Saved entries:
Start of Block

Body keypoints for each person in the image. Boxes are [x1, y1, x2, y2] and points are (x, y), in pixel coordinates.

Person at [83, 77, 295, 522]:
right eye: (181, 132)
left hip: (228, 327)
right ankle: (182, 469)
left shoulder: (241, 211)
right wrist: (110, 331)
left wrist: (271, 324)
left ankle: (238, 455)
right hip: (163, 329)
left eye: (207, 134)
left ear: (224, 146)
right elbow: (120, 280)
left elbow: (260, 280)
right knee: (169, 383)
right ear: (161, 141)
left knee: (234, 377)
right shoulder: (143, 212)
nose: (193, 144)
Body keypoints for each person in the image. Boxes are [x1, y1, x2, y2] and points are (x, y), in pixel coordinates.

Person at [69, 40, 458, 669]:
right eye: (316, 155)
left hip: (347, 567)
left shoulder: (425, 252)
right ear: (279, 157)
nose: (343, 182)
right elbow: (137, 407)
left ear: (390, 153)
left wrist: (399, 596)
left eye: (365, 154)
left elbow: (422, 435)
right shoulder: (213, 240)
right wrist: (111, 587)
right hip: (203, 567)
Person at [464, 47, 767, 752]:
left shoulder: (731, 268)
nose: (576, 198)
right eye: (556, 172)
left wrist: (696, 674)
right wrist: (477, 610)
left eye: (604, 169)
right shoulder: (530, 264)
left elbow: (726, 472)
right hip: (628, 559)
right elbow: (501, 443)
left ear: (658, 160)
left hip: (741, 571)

End of Block
Start of Block

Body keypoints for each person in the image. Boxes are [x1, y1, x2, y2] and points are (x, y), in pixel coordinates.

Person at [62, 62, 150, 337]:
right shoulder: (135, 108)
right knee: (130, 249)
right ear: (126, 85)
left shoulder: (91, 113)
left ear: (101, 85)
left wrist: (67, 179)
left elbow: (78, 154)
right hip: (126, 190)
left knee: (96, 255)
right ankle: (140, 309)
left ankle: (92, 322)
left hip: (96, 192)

End of Block

• **HOW TO COMPLETE THIS TASK**: Please reproduce, exactly as they appear above, the lines from the line containing "left elbow: (726, 472)" up to and including the line containing "left hip: (741, 571)".

• **RESULT OF THIS EXERCISE**:
left elbow: (726, 472)
right hip: (628, 559)
right elbow: (501, 443)
left ear: (658, 160)
left hip: (741, 571)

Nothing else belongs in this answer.